● **DOCUMENT SECTION**
********************

# Fishroom



## xyra (Apr 26, 2007)

The new fish room is coming together nicely.

Spent the last few days drilling aquariums for overflows, but stuff is finally beginning to get there!














































Next job is to replace all the seperate stands on the right with some 6' three tier stands, then drill all those tanks and link them into the system.

Graham


----------



## webby06_2007 (Jul 15, 2008)

very nice my fish room was alot messyer than that lol and u had about 2ft walking space between the tanks if u need anything like exspternal filters and bits like that i got loads free to u if u want them some will need pipes i got heaters allsorts give me a pm if u are intrested 
craig


----------



## mike515 (Sep 12, 2006)

looking good. You can tell a decent fish room because it will always be a mess lol.


What fish you keeping? apart from the discus


----------



## xyra (Apr 26, 2007)

Thanks guys, It's actually a lot tidier than my last one .

Eventually all the current tanks will be re-racked onto three tier racks on one side, and there will be two eight foot tanks the other.

That's the plan anyway.

Keeping all sorts in there; Picasso triggerfish, discus, wild angelfish, 9 species of polypterus, various catfish, tilapia snyderae, salvini, channa marulioides, channa orientalis, wolffish, various other cichlids

A few pics;


























































































Graham


----------



## mike515 (Sep 12, 2006)

nice selection of fish. Loving the snakeheads.

is that a poly. delehezi at the bottom?


----------



## Esfa (Apr 15, 2007)

mike515 said:


> is that a poly. delehezi at the bottom?


Looks like it. :mf_dribble:

Xyra, do you know if it's captive bred, or wild caught?

********************

● **DATASET EXTRACT**

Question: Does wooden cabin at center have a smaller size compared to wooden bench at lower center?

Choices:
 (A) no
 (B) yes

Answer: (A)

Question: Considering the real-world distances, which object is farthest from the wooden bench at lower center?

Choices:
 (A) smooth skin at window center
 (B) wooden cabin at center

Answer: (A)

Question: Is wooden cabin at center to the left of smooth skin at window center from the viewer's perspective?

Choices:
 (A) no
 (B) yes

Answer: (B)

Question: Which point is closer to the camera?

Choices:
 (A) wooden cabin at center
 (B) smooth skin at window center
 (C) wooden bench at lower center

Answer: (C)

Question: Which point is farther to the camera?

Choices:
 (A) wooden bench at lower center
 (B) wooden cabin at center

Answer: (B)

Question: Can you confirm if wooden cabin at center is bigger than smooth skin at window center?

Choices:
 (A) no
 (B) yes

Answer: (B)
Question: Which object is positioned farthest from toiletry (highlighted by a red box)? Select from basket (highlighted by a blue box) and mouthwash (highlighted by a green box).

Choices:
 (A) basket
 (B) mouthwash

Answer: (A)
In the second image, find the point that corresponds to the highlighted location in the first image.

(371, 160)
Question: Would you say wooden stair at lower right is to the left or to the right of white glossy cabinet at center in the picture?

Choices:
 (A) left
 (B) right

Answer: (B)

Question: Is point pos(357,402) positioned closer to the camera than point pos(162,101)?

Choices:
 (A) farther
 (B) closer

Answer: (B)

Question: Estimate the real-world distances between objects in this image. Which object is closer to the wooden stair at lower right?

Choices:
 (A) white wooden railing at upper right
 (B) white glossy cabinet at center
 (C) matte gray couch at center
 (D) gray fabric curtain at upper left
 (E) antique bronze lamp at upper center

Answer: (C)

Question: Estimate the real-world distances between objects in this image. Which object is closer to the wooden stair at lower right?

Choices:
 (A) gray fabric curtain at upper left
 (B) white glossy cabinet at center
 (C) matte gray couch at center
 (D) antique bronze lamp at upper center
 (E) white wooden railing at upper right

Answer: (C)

********************

● **AIM**
Reproduce the passage of the fish room thread between "Eventually all the" and "the plan anyway.", inclusive.

● **CORRECT RESULT**
Eventually all the current tanks will be re-racked onto three tier racks on one side, and there will be two eight foot tanks the other.

That's the plan anyway.